The real choice, then, is not whether AI will enter science. It already has. The choice is whether it will remain largely at the level of fluent assistance, or whether it will be integrated into a more rigorous architecture for producing, checking, and revising knowledge. The first path mainly accelerates output. The second has the potential to improve the structure of inquiry itself.

References

[Canty-2025] Canty, J. et al. Self-driving laboratories. Nature Reviews Methods Primers. 2025.
[Eckmann-2026] Eckmann, P. et al. Use as directed? A comparison of software tools intended to check rigor and transparency of published work.

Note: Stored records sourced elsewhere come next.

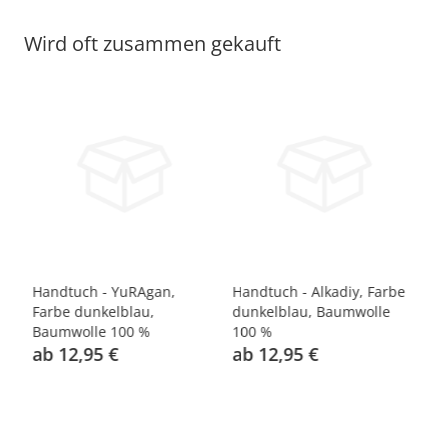
Wird oft zusammen gekauft
Handtuch - YuRAgan,
Handtuch - Alkadiy, Farbe
Ha
0
Farbe dunkelblau,
dunkelblau, Baumwolle
Fa
Baumwolle 100 %
100 %
%
ab 12,95 €
ab 12,95 €
a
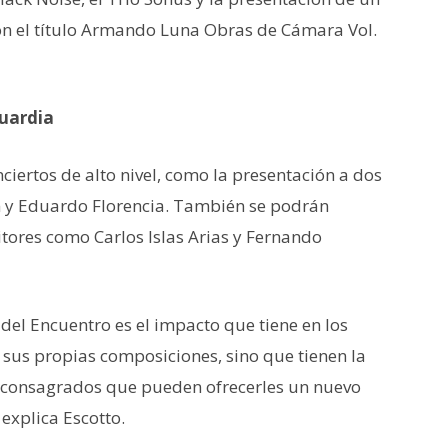
on el título Armando Luna Obras de Cámara Vol.
guardia
ciertos de alto nivel, como la presentación a dos
n y Eduardo Florencia. También se podrán
tores como Carlos Islas Arias y Fernando
el Encuentro es el impacto que tiene en los
 sus propias composiciones, sino que tienen la
s consagrados que pueden ofrecerles un nuevo
explica Escotto.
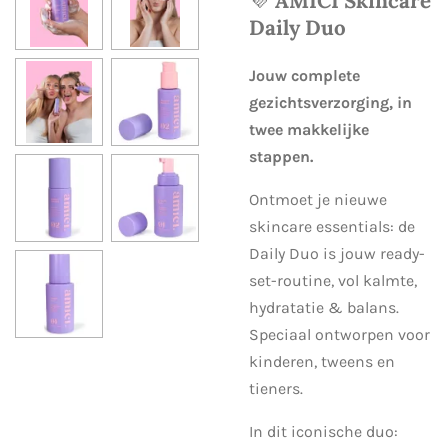
💜
AMICI Skincare
Daily Duo
Jouw complete
gezichtsverzorging, in
twee makkelijke
stappen.
Ontmoet je nieuwe
skincare essentials: de
Daily Duo is jouw ready-
set-routine, vol kalmte,
hydratatie & balans.
Speciaal ontworpen voor
kinderen, tweens en
tieners.
In dit iconische duo:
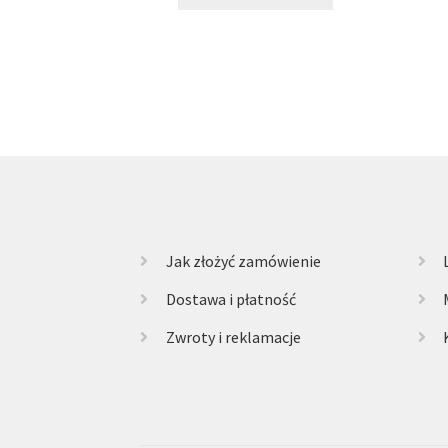
Jak złożyć zamówienie
Dostawa i płatność
Zwroty i reklamacje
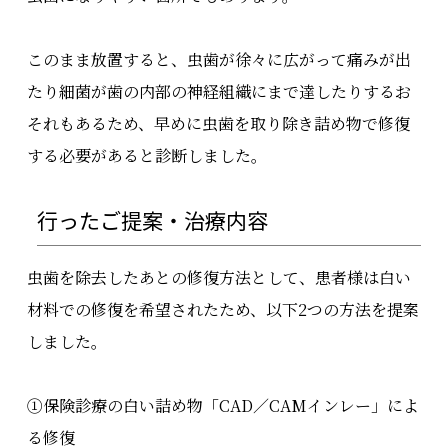
このまま放置すると、虫歯が徐々に広がって痛みが出
たり細菌が歯の内部の神経組織にまで達したりするお
それもあるため、早めに虫歯を取り除き詰め物で修復
する必要があると診断しました。
行ったご提案・治療内容
虫歯を除去したあとの修復方法として、患者様は白い
材料での修復を希望されたため、以下2つの方法を提案
しました。
①保険診療の白い詰め物「CAD／CAMインレー」によ
る修復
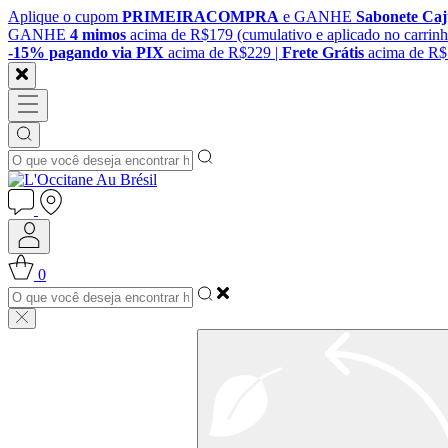
Aplique o cupom
PRIMEIRACOMPRA
e GANHE
Sabonete Ca
GANHE
4 mimos
acima de R$179 (cumulativo e aplicado no carrinh
-15% pagando via PIX
acima de R$229 |
Frete Grátis
acima de R
0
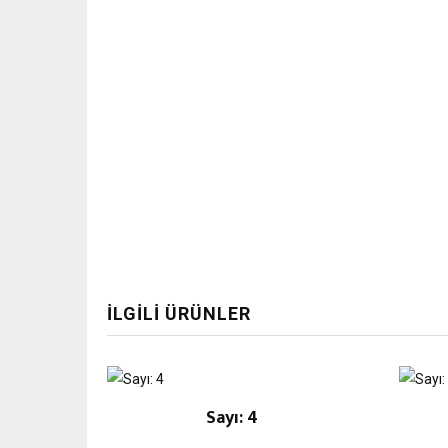
İLGILI ÜRÜNLER
Sayı: 4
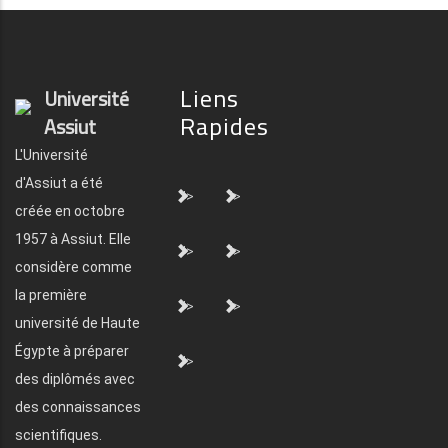
Liens
Université
Rapides
Assiut
L'Université
d'Assiut a été
">
">
créée en octobre
1957 à Assiut. Elle
">
">
considère comme
la première
">
">
université de Haute
Égypte à préparer
">
des diplômés avec
des connaissances
scientifiques.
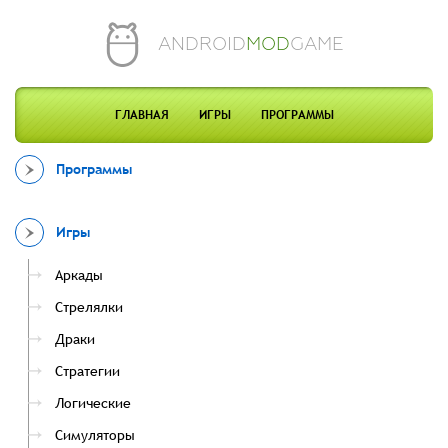
ANDROID
MOD
GAME
ГЛАВНАЯ
ИГРЫ
ПРОГРАММЫ
Программы
Игры
Аркады
Стрелялки
Драки
Стратегии
Логические
Симуляторы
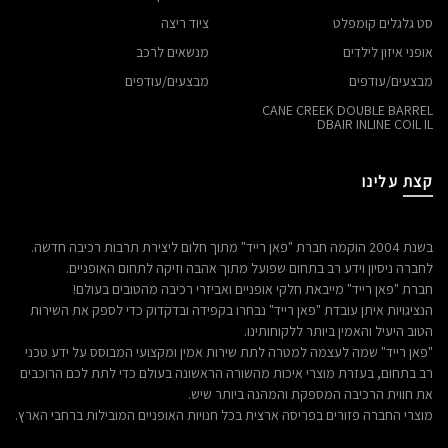
סט גלגלים קומפלט
ציוד ריצה
אופני איזון לילדים
מנשאים לרכב
מבצעים/עודפים
מבצעים/עודפים
CANE CREEK DOUBLE BARREL
DBAIR INLINE COIL IL
קצת עלינו
בשנת 2004 הוקמה חברת "פאן רייד" מתוך חלום ליצירת תרבות רכיבה חדשה.
לחברה ניסיון וידע רב בתחום שפועל מתוך אהבה וזיקה לתחום האופניים.
חברת "פאן רייד" מייבאת חלקי אופניים ואביזרי רכיבה מהטובים בעולם!
הנציגויות איתן עובדת "פאן רייד" נבחרו בקפידה ובדקדוק כדי לספק את השירות
הטוב היעיל והאמין ביותר ללקוחותינו.
"פאן רייד" שמה לעצמה למטרה לתת שירות אמין ומקצועי המבוסס על ידע טכני
רב בתחום, בעזרת מוצרי איכות מהשורה הראשונה בעולם כדי לתת לכם הרוכבים
את חווית הרכיבה המספקת והמהנה ביותר שיש.
מוצרי החברה פזורים בפריסה ארצית בכל חנויות האופניים המובילות ברחבי הארץ.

PLOS One. 2026.
[Gottweis-Natarajan-2025] Gottweis, J.; Natarajan, V. Accelerating scientific breakthroughs with an AI co-scientist. Google Research Blog. 2025.
[Jumper-2021] Jumper, J. et al. Highly accurate protein structure prediction with AlphaFold. Nature. 2021.
[Naddaf-2025] Naddaf, M. AI is transforming peer review — and many scientists are worried. Nature. 2025.
[Naddaf-2026] Naddaf, M. More than half of researchers now use AI for peer review — often against guidance. Nature. 2026.
[NIST-2023] National Institute of Standards and Technology. Artificial Intelligence Risk Management Framework (AI RMF 1.0). 2023.
[OECD-2019] OECD. OECD AI Principles overview. 2019.
[Szymanski-2023] Szymanski, N. J. et al. An autonomous laboratory for the accelerated synthesis of novel materials. Nature. 2023.